Politics Summary: Wednesday, October 9th

The FT outlines that the Chancellor will today levy a one-off tax on the bonus pools used by banks for staff compensation. Its purpose is to warn banks to “think twice before they pay what the government deems to be excessive bonuses.” The Times reports that bankers across the City are trying to change the terms of their pay deals to avoid the tax. Stephen Cahill, a partner at Deloitte, said: “Banks could look at capital gains ideas as the Government’s proposal may be an income tax. They could also look at deferring more of the bonus so that it is taxed in future years.” The Guardian quotes Jon Wood, a hedge fund manager: “It wasn’t all the bankers’ fault.” He predicts that bankers will find a way around the taxes: “The City will be ahead of the Treasury.”

The pre-Budget report is expected to be broadly fiscally neutral this year as Alistair Darling has concluded that it is too early to begin a more ambitious assault on the deficit because of fears that deeper spending cuts could choke off the recovery. David Cameron, Conservative leader, said a Tory government would move more quickly, adding that the level of borrowing was “sapping confidence” and troubling the markets. Longer term, only schools, hospitals and the police will be spared from public spending cuts. Average cuts are estimated by the FT to be about 14 per cent over three years. The Independent reveals that Darling will delay a flagship scheme to allow 11 million workers to have personal pensions, saving between £1bn and £2bn in tax relief. But a new Treasury body, Infrastructure UK, will be set up to identify the country’s needs for big infrastructure projects. According to the Guardian, the government will make the case for a “Tobin” transaction tax on all City trading, an idea gaining support in Europe and the US. The Times reports poor economic news as industrial output failed to grow in October and a “gloomy” CBI survey while the Telegraph cites Moody’s warning that the UK faces “an inexorable deterioration of debt affordability in the short term under almost all foreseeable scenarios.”
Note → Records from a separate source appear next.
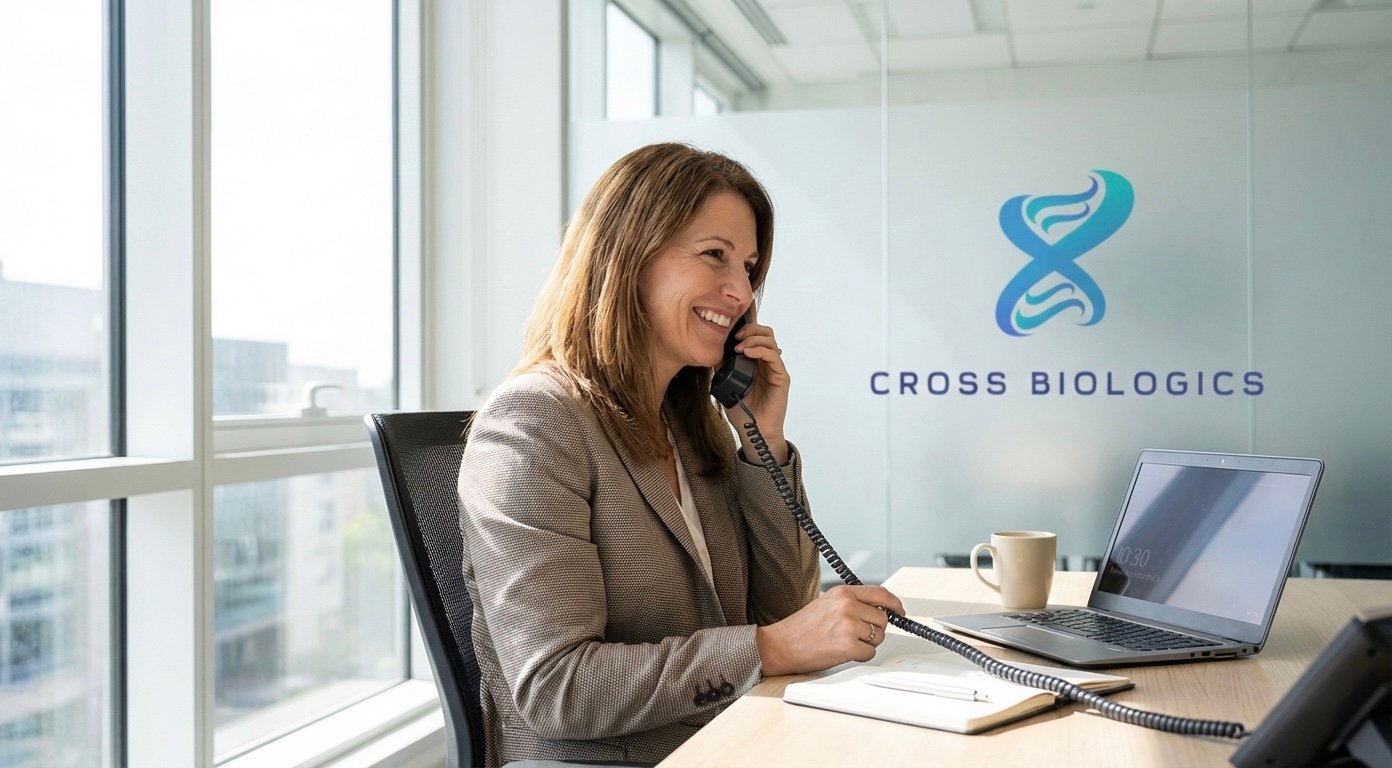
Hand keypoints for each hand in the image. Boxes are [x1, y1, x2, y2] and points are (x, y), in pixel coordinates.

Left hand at [725, 308, 789, 462]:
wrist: (753, 431)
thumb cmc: (741, 410)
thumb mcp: (725, 382)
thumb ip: (723, 365)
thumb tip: (713, 347)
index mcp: (754, 361)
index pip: (754, 335)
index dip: (747, 323)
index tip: (734, 319)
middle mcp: (766, 362)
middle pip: (764, 332)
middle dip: (750, 328)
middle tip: (735, 336)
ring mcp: (774, 368)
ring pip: (770, 340)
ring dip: (753, 338)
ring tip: (739, 346)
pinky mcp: (781, 377)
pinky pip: (773, 355)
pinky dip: (760, 349)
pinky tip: (747, 353)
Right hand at [755, 585, 905, 676]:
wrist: (781, 644)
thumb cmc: (801, 627)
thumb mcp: (827, 603)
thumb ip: (852, 603)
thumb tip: (878, 611)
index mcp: (843, 593)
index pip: (881, 594)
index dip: (894, 604)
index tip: (899, 611)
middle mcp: (848, 606)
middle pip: (882, 619)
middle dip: (874, 630)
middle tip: (857, 635)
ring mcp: (849, 626)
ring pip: (878, 637)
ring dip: (867, 644)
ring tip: (844, 642)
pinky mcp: (848, 646)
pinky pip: (869, 653)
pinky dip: (860, 656)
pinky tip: (842, 652)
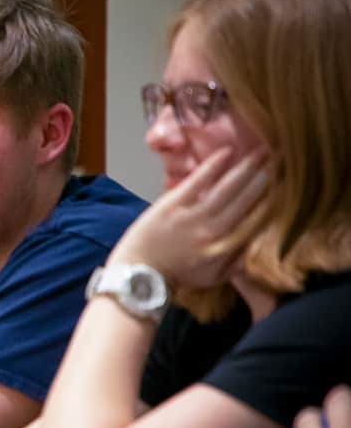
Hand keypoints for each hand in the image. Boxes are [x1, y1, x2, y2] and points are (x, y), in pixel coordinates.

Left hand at [108, 147, 269, 289]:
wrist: (140, 272)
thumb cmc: (177, 274)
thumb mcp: (214, 276)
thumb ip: (238, 261)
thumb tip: (260, 242)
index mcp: (226, 248)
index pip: (258, 220)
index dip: (275, 200)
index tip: (288, 183)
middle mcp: (214, 231)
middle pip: (248, 200)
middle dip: (267, 177)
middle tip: (282, 159)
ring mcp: (192, 216)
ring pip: (228, 188)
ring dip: (247, 168)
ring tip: (263, 151)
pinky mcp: (172, 205)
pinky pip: (198, 181)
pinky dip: (214, 166)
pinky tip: (228, 151)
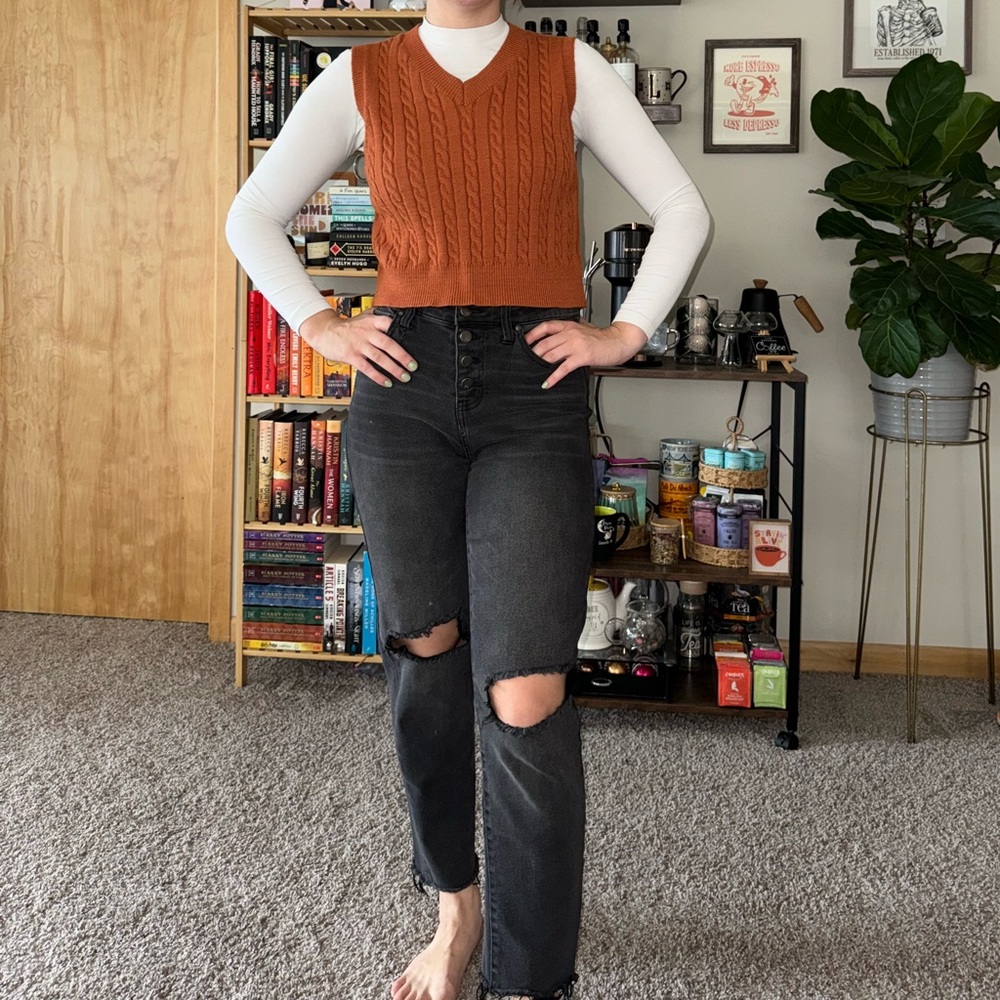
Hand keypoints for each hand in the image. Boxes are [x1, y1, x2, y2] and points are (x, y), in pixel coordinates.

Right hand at [298, 307, 416, 386]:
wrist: (324, 331)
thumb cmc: (347, 327)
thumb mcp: (363, 318)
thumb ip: (378, 319)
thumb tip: (399, 320)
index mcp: (371, 321)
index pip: (389, 324)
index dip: (402, 332)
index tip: (415, 342)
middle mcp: (366, 332)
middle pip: (388, 344)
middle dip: (402, 356)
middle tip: (413, 366)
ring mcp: (358, 344)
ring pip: (379, 358)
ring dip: (393, 369)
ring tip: (404, 377)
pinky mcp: (351, 355)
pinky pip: (367, 368)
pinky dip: (378, 376)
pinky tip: (387, 383)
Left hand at [522, 319, 648, 387]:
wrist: (618, 341)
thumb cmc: (602, 338)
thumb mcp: (583, 328)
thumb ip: (569, 331)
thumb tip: (555, 338)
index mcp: (569, 326)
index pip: (546, 326)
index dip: (532, 334)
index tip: (523, 342)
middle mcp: (570, 333)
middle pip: (545, 343)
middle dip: (533, 354)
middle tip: (525, 361)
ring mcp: (576, 345)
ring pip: (551, 355)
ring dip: (540, 365)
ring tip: (533, 371)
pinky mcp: (582, 356)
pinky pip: (563, 368)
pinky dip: (553, 377)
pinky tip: (547, 383)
Sir John Scarlett, who was the head of the Joint Intelligence Committee in the run-up to the war, has appeared before the Chilcot Inquiry. Speaking about the so-called ‘Dodgy Dossier’, he said, “The foreword was an overtly political statement by the Prime Minister so it was his wording and his comments throughout.” Sir John said that he regretted the claim that Saddam could deploy WMD within 45 minutes. The Times and Independent reveal that Blair received two secret intelligence reports saying that Saddam Hussein did not have working weapons of mass destruction just days before ordering the invasion of Iraq.

The Telegraph and Mail have leapt on a new National Statistics report to claim that “one in ten living in the UK is now foreign-born.” Both papers quote the ubiquitous Sir Andrew Green: “This report confirms the massive impact of immigration on our population under the present Government. It must be brought under control, but so far Government policies are completely inadequate for the purpose.” But as Left Foot Forward showed yesterday, the report also shows that the projected rise in population to 70 million is due to rising births and fewer deaths, rather than immigration.
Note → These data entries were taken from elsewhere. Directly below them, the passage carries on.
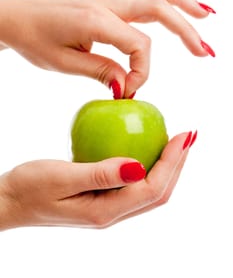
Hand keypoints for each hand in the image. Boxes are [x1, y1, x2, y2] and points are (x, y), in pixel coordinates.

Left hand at [0, 0, 214, 97]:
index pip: (139, 45)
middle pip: (158, 10)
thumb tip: (128, 86)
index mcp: (96, 21)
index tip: (131, 90)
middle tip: (205, 53)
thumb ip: (101, 71)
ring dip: (184, 2)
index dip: (143, 71)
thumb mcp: (64, 63)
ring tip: (206, 14)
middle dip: (186, 32)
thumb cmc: (34, 39)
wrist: (15, 16)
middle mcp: (106, 3)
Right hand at [0, 132, 195, 229]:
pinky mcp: (101, 197)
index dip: (172, 162)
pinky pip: (133, 183)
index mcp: (105, 210)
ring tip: (175, 143)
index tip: (183, 135)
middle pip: (158, 193)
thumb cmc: (30, 187)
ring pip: (148, 189)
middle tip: (187, 136)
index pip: (151, 188)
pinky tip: (145, 148)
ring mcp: (107, 206)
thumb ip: (100, 174)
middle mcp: (111, 212)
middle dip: (177, 165)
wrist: (11, 200)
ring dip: (167, 166)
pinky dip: (147, 165)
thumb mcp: (62, 178)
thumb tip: (138, 166)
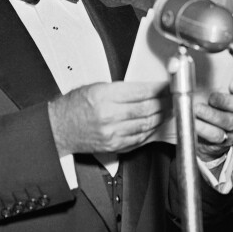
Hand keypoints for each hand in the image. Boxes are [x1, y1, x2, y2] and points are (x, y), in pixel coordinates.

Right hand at [48, 81, 169, 156]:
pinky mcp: (115, 145)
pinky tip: (156, 124)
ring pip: (147, 124)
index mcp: (104, 96)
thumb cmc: (74, 106)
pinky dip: (151, 131)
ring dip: (161, 117)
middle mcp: (109, 115)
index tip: (167, 86)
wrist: (59, 128)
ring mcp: (112, 132)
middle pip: (147, 108)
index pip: (140, 91)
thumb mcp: (96, 87)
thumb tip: (145, 89)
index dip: (158, 89)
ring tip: (169, 110)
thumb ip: (121, 88)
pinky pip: (140, 138)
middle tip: (173, 98)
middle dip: (164, 103)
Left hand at [194, 75, 232, 160]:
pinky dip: (204, 128)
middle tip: (212, 98)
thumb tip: (183, 64)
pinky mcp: (226, 139)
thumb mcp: (213, 89)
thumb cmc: (212, 106)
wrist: (206, 132)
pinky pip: (217, 135)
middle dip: (226, 101)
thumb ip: (209, 76)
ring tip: (198, 109)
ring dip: (212, 115)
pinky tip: (196, 123)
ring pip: (229, 122)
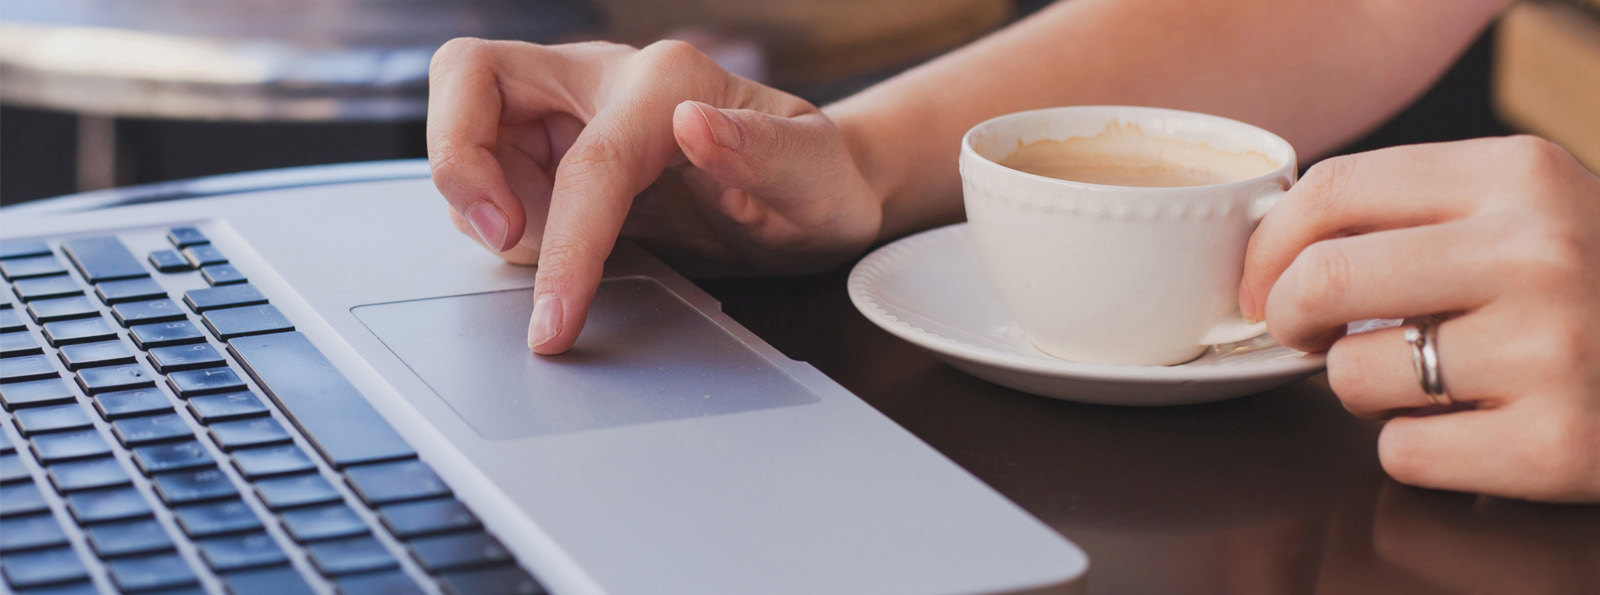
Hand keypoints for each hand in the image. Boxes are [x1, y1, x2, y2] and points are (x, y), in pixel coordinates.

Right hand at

A leak of the Copenhagen agreement to the Guardian is concerning developing countries. The draft hands effective control of climate change finance to the World Bank; would abandon the Kyoto protocol – the only legally binding treaty that the world has on emissions reductions; and would make any money to help poor countries adapt to climate change dependent on them taking a range of actions. Lumumba Stanislaus Di-Aping, the chief negotiator for the G77, a group of 130 developing nations including China, is quoted in the Telegraph saying that the leaders of the rich world had a “moral obligation” to cut greenhouse gases. He also said President Obama was condemning “the cousins and extended family of his own daughters to be destroyed to preserve the interests of the few”. Meanwhile, British Airways’ chief executive, Willie Walsh, has warned that the Conservative party’s policy to block a third runway at Heathrow will be the “biggest mistake ever”.